* [Activity]: Leave every picture out and give back the lines below from the first through the line that holds "I: L'Eglise d'Ephése](Image/19.jpg", exactly as written.
--- START ---
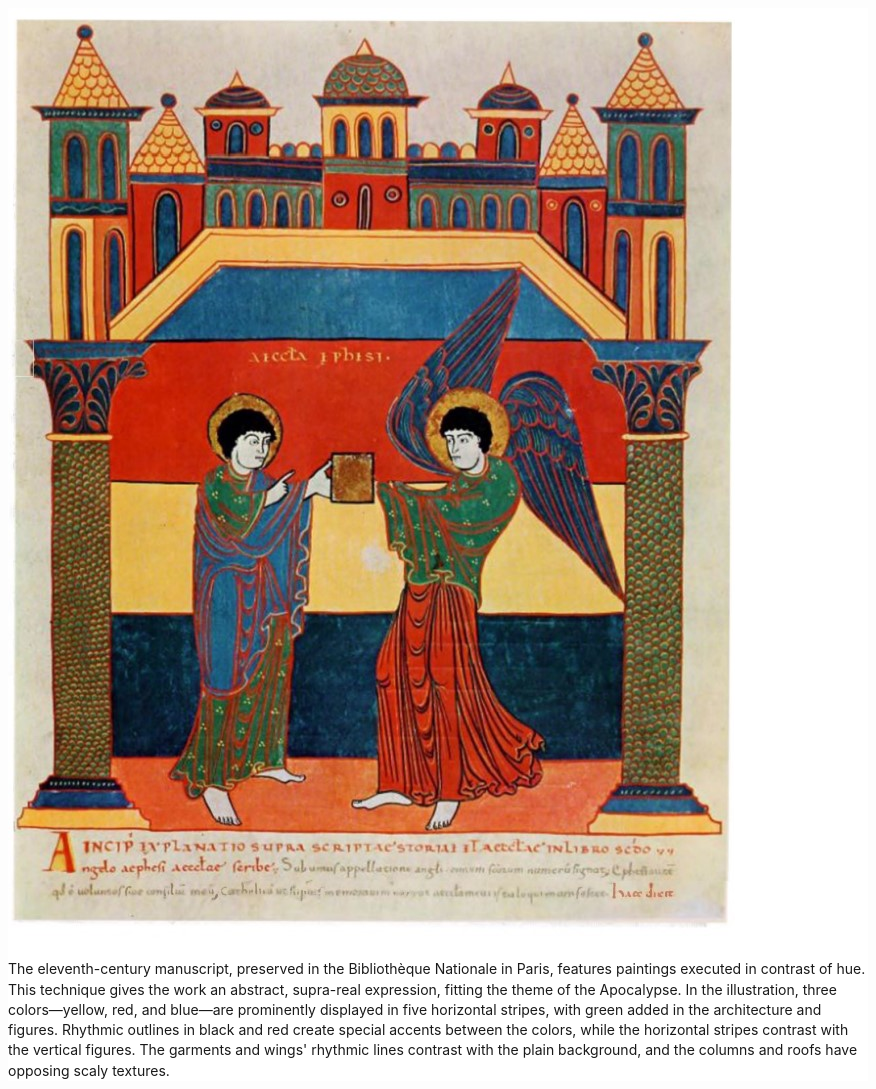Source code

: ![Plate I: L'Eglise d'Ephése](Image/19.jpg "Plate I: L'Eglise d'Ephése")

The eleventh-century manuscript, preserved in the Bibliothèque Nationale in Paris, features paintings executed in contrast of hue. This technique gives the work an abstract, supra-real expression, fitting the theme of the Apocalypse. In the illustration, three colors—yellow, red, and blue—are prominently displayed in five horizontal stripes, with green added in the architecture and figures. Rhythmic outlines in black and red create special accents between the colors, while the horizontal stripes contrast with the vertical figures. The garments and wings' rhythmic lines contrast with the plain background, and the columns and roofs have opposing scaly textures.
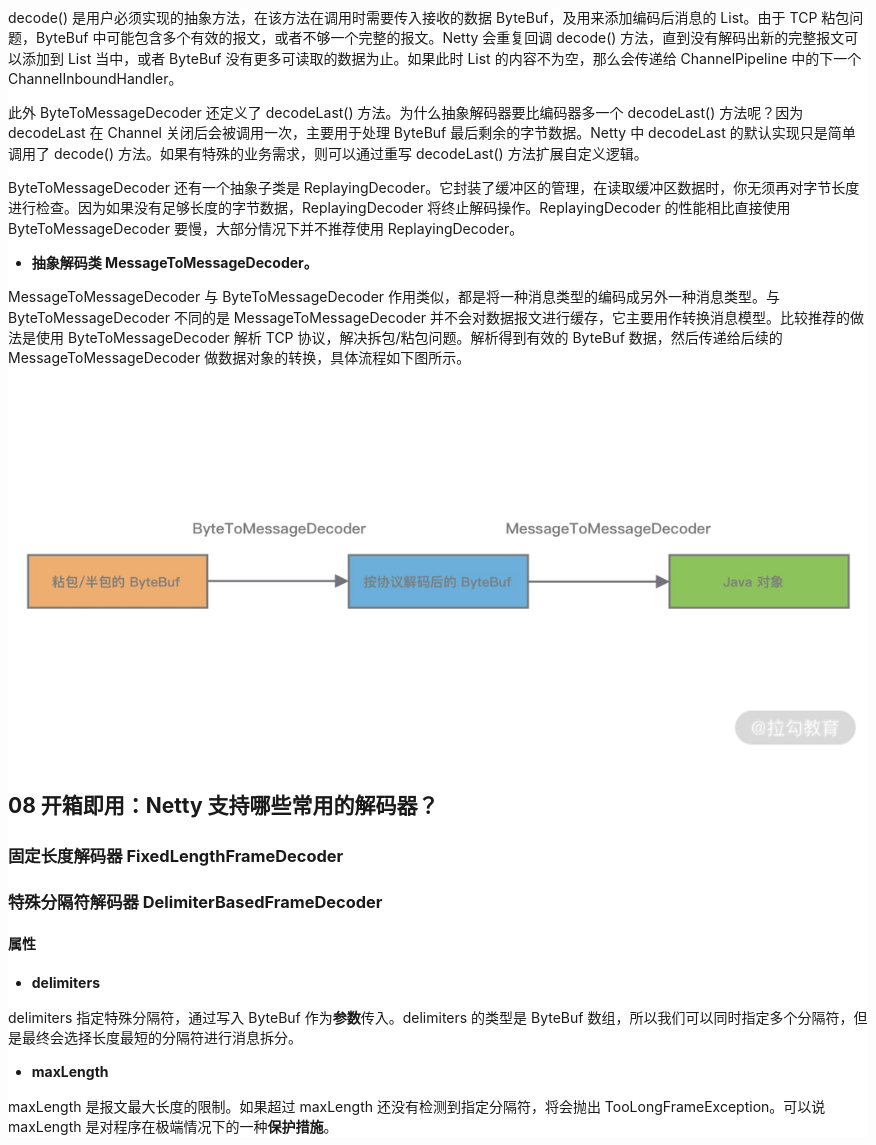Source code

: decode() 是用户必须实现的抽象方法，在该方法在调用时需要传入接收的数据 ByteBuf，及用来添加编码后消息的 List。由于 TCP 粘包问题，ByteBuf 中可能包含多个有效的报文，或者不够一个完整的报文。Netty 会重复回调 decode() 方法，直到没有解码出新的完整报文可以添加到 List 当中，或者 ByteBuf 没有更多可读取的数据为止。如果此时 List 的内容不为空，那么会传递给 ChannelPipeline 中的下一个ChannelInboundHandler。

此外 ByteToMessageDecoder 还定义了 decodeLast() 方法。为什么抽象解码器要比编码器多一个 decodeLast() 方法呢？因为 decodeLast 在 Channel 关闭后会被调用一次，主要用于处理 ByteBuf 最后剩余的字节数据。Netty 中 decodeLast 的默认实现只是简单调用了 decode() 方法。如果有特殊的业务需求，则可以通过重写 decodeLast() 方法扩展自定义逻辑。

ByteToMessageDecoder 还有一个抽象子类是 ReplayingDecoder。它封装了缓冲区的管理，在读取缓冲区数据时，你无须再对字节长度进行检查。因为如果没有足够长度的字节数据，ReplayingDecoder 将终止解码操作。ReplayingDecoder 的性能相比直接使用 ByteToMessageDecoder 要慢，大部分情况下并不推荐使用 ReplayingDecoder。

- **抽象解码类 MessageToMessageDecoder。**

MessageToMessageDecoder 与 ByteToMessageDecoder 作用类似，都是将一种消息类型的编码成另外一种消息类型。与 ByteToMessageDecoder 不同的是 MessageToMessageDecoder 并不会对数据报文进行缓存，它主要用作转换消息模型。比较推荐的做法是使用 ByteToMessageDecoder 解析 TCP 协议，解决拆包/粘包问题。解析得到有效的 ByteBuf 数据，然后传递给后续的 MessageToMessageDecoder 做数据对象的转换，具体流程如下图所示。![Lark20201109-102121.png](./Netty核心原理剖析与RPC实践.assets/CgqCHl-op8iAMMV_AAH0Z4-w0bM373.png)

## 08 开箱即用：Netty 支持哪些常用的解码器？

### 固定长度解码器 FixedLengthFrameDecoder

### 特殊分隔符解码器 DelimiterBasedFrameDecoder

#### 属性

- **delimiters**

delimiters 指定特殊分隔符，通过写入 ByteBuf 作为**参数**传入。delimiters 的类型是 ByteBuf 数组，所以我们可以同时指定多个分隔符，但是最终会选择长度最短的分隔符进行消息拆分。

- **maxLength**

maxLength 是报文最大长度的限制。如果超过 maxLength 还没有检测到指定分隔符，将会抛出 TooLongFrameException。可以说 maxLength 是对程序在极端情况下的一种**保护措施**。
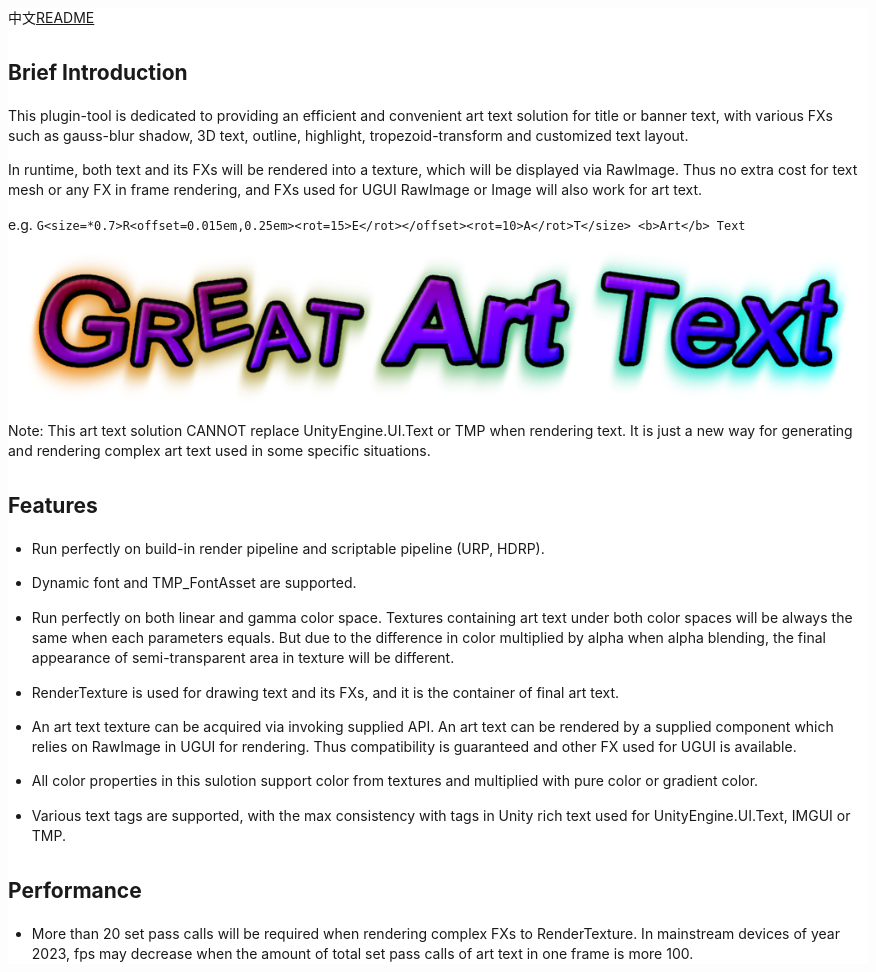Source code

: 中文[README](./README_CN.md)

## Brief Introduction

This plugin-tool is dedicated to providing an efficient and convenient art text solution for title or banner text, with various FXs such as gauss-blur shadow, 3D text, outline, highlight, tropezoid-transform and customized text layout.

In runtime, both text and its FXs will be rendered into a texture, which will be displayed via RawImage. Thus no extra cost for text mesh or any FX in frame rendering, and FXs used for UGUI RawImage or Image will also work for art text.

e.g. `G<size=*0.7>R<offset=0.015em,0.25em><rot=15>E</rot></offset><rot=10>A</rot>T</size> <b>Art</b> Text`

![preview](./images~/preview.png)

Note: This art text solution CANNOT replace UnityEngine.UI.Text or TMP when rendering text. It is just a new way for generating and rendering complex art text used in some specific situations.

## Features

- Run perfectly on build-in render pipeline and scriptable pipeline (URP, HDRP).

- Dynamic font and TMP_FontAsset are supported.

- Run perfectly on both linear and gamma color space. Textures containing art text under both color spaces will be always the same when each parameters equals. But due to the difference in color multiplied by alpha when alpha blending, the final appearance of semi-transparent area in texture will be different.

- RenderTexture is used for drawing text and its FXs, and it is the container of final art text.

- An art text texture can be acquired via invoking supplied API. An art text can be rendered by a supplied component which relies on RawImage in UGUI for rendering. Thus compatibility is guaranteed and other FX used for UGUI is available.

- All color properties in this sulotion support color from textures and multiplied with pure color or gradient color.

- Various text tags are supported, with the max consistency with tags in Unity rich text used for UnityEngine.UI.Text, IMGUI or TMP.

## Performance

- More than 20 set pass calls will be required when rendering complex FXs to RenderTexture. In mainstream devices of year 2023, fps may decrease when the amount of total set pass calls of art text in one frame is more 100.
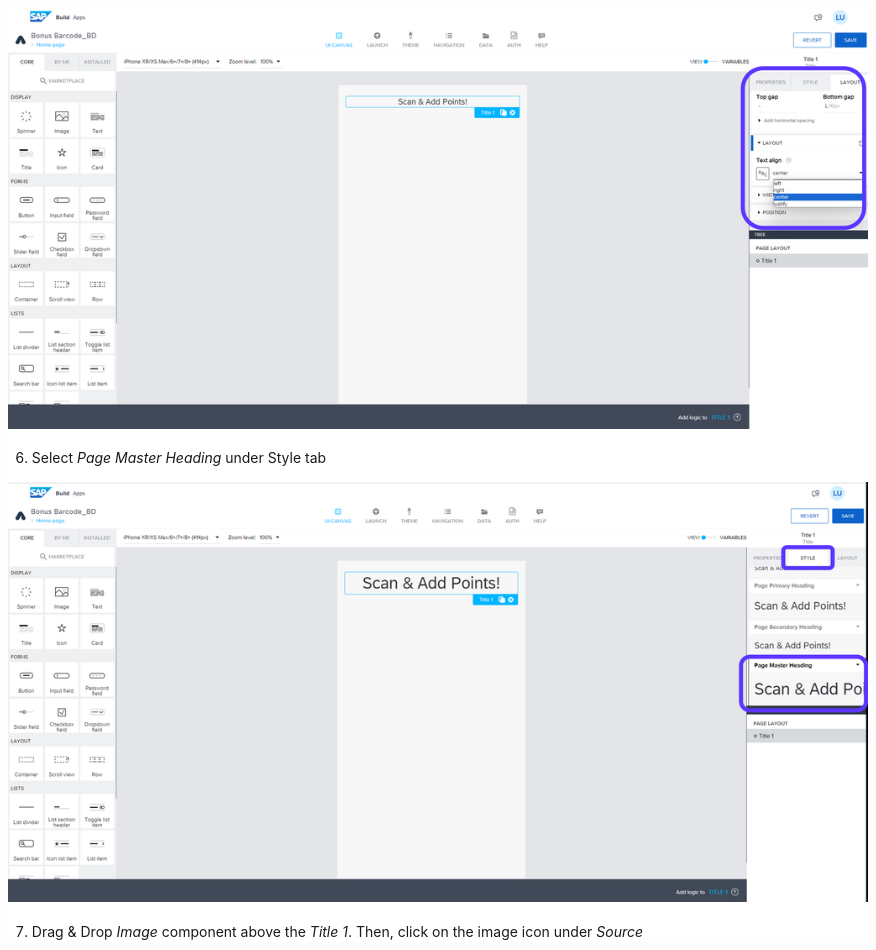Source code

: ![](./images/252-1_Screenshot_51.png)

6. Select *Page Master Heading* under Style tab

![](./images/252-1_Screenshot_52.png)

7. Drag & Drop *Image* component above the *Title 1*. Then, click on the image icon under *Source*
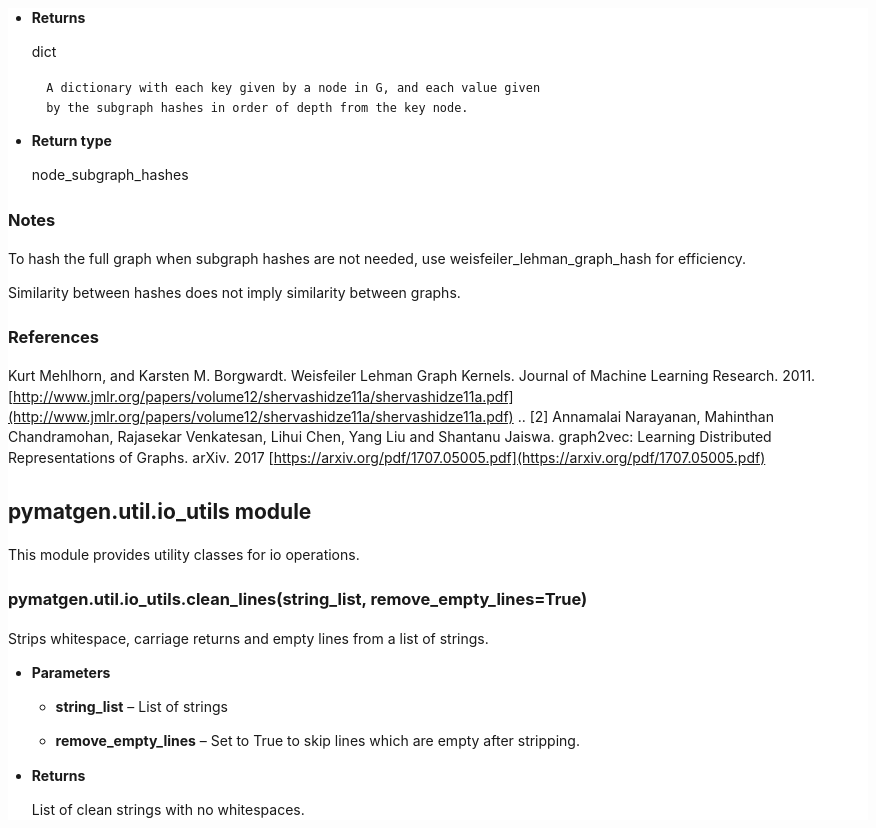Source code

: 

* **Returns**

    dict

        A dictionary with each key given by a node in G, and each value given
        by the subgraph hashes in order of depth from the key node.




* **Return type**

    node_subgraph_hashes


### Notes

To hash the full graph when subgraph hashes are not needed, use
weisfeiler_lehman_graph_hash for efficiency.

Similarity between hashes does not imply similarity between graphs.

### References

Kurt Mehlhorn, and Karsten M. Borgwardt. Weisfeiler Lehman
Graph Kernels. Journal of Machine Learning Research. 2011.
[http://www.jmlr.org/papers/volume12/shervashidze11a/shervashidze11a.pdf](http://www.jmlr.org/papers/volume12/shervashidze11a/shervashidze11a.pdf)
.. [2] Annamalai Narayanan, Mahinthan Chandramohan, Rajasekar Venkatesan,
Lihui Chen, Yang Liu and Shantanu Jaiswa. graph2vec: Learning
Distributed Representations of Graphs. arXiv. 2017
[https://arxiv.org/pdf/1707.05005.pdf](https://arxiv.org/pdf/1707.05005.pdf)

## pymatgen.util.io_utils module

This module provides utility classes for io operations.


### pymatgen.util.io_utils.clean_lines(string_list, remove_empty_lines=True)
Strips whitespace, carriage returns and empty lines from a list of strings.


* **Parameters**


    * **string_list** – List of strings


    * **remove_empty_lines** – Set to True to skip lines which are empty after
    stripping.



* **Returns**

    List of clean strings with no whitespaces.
--- END ---
* [Response]:
Source code

: ![Plate I: L'Eglise d'Ephése](Image/19.jpg "Plate I: L'Eglise d'Ephése")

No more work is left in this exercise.